* PROBLEM DETAILS:
Reproduce verbatim the lines of the material starting at the line containing "Categorias mais populares" and ending at the line containing "To už jsi psal na začátku. Jako obvykle", including both of those lines. Omit the pictures from your answer.

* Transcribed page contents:
....
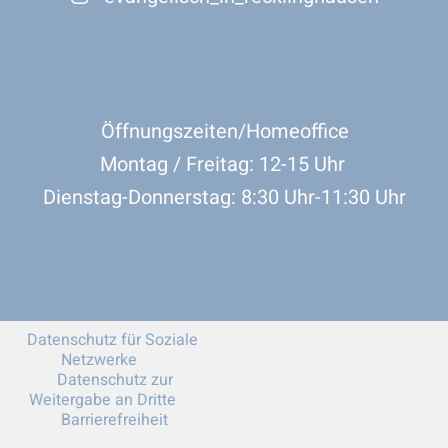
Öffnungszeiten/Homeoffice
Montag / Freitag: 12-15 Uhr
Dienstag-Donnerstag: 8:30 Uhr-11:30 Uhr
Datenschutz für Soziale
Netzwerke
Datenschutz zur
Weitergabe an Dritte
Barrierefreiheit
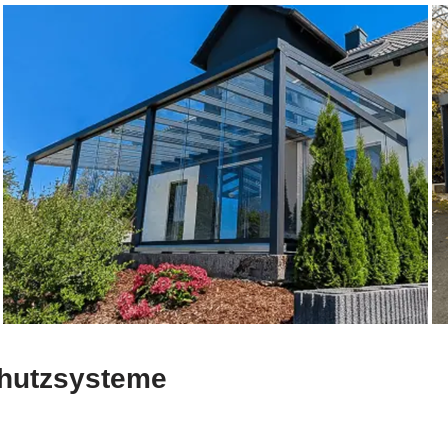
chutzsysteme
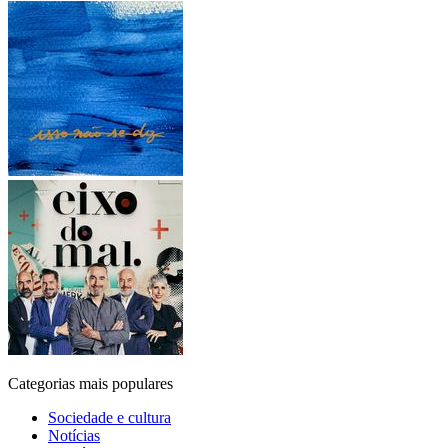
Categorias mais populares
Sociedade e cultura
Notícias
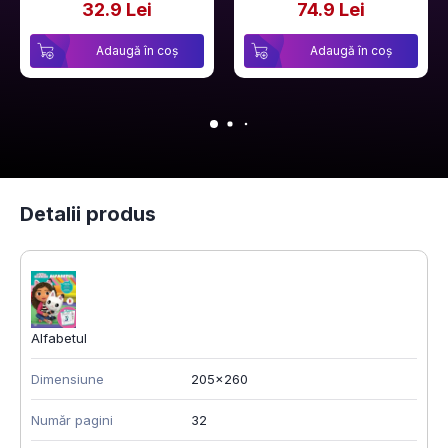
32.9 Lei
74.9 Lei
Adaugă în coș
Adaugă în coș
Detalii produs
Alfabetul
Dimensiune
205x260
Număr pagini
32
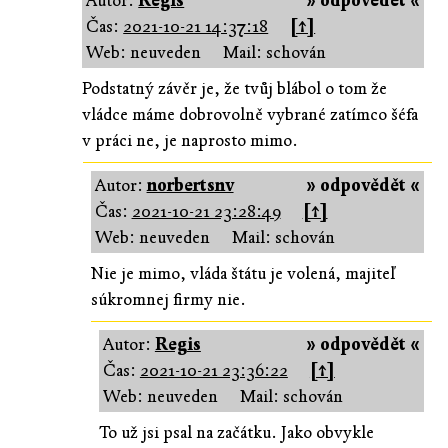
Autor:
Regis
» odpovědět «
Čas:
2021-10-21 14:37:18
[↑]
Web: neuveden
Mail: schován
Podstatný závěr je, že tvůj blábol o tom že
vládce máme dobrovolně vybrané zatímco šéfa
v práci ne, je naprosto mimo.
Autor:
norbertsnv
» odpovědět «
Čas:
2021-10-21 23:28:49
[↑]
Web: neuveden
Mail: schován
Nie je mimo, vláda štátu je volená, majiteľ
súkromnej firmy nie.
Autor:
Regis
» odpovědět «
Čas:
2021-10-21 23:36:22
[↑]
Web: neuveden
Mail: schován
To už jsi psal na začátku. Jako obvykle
....
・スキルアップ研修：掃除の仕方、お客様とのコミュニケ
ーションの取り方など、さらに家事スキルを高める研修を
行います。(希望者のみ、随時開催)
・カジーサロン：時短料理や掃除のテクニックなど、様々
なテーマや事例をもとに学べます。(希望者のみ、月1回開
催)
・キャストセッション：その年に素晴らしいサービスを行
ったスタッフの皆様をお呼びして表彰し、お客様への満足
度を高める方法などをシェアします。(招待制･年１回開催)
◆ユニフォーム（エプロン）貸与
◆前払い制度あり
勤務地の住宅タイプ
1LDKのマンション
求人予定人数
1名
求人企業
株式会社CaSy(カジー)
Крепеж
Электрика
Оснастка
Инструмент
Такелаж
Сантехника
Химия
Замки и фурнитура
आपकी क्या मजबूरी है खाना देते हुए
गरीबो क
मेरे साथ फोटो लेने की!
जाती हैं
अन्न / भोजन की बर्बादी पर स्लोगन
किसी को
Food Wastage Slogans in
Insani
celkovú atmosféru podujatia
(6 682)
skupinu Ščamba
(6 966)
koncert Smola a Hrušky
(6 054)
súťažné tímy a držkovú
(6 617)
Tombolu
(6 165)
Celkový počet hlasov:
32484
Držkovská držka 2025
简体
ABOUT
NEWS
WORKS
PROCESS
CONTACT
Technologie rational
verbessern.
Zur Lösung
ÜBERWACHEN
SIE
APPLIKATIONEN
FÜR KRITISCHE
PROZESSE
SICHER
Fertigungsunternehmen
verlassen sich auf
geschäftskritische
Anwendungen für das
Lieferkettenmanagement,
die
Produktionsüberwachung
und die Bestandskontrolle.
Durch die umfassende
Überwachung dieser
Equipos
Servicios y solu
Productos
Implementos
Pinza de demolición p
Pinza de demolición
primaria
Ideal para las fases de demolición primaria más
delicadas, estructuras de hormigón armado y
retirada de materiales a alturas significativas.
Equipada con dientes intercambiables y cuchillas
....
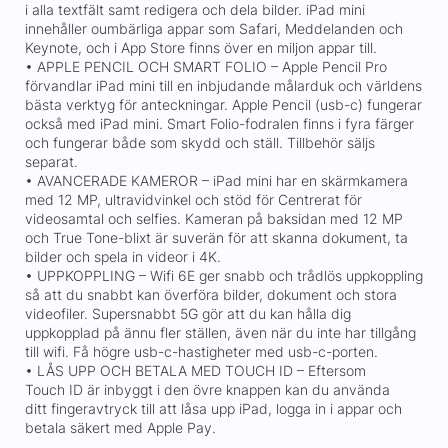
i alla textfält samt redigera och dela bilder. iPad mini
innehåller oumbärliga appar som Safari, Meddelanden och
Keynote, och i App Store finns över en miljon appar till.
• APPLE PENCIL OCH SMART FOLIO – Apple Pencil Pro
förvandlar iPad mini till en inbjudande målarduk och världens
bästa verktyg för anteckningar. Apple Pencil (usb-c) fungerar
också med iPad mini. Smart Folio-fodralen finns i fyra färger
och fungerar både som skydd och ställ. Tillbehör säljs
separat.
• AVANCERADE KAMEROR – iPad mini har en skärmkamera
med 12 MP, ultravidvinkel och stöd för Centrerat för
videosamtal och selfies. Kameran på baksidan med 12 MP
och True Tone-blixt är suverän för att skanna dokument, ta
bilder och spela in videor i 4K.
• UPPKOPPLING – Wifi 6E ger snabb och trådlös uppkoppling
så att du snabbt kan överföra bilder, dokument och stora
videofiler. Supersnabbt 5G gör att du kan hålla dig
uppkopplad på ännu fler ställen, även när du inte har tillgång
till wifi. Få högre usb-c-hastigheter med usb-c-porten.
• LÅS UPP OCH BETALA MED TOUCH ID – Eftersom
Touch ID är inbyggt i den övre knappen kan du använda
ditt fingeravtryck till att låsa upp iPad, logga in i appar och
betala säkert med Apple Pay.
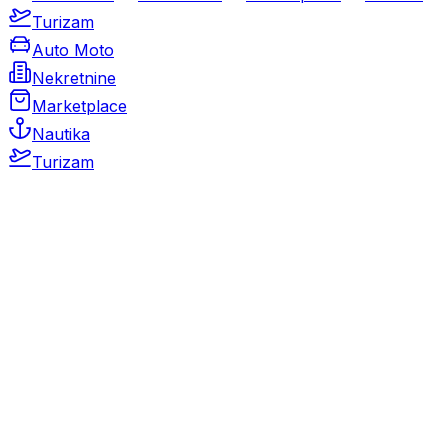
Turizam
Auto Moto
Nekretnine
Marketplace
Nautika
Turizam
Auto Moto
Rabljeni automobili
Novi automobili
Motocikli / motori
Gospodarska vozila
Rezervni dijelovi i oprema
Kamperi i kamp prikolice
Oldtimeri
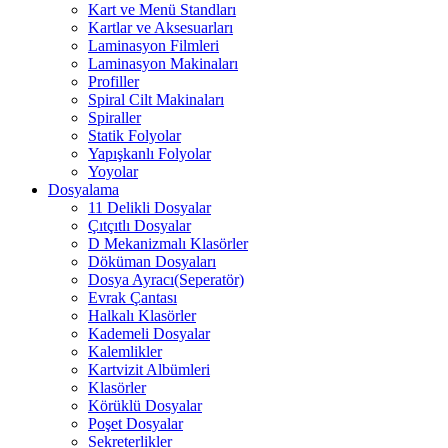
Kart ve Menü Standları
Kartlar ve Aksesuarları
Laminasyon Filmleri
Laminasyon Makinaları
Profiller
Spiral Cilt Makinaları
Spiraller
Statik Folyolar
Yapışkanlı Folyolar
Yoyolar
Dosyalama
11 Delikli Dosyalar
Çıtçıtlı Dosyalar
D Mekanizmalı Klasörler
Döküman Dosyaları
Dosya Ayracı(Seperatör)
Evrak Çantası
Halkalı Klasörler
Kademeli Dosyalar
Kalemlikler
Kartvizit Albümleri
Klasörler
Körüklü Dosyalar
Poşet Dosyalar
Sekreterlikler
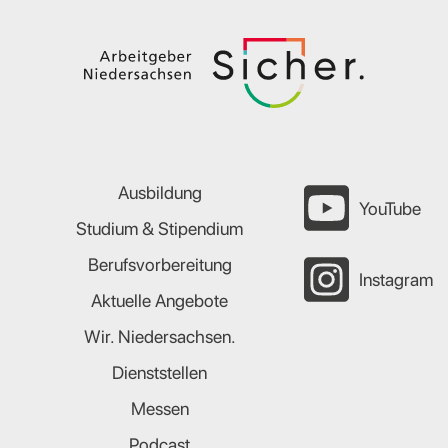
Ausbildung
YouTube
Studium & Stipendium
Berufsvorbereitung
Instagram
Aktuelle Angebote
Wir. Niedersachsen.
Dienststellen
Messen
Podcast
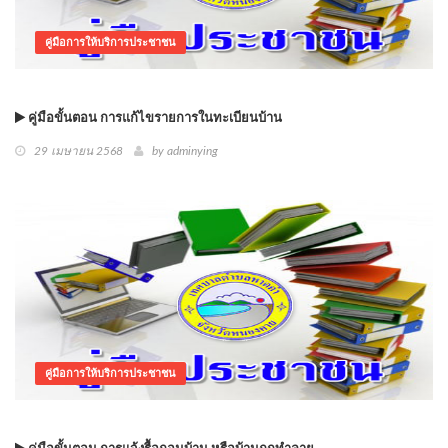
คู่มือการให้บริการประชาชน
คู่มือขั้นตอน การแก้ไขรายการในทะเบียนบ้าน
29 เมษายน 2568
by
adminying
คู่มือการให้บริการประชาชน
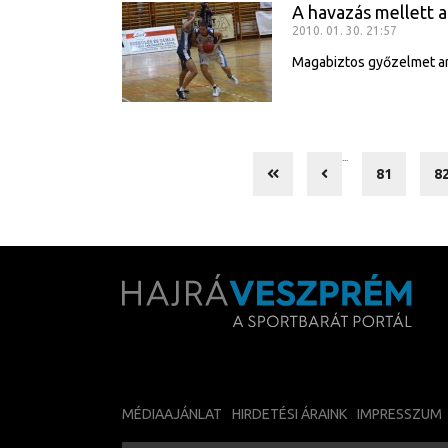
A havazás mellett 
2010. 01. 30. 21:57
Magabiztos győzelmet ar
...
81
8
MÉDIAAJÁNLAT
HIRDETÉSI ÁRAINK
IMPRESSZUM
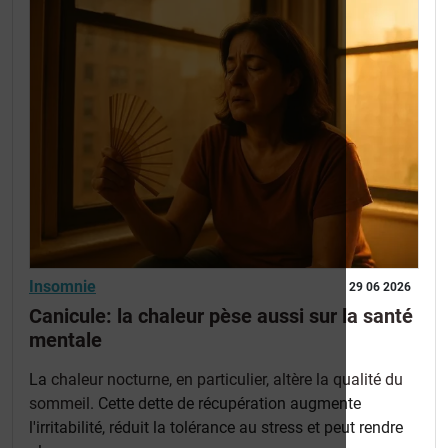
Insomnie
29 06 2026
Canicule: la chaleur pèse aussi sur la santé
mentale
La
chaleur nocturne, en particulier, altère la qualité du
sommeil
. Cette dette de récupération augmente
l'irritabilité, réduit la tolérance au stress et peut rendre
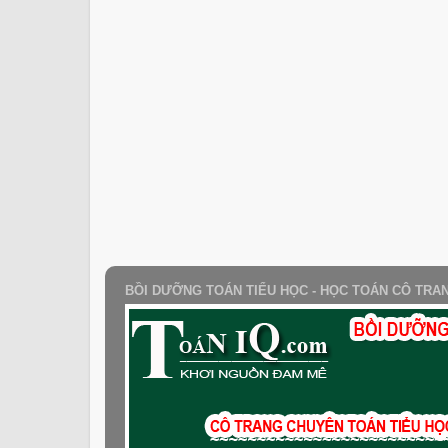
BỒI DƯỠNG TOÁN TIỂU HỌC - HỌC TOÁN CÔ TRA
....
* PROBLEM SOLUTION:
Categorias mais populares
Sociedade e cultura
Notícias
32.9 Lei
74.9 Lei
Adaugă în coș
Adaugă în coș
Detalii produs
Alfabetul
Dimensiune
205x260
Număr pagini
32
Autor:
Regis
» odpovědět «
Čas:
2021-10-21 14:37:18
[↑]
Web: neuveden
Mail: schován
Podstatný závěr je, že tvůj blábol o tom že
vládce máme dobrovolně vybrané zatímco šéfa
v práci ne, je naprosto mimo.
Autor:
norbertsnv
» odpovědět «
Čas:
2021-10-21 23:28:49
[↑]
Web: neuveden
Mail: schován
Nie je mimo, vláda štátu je volená, majiteľ
súkromnej firmy nie.
Autor:
Regis
» odpovědět «
Čas:
2021-10-21 23:36:22
[↑]
Web: neuveden
Mail: schován
To už jsi psal na začátku. Jako obvykle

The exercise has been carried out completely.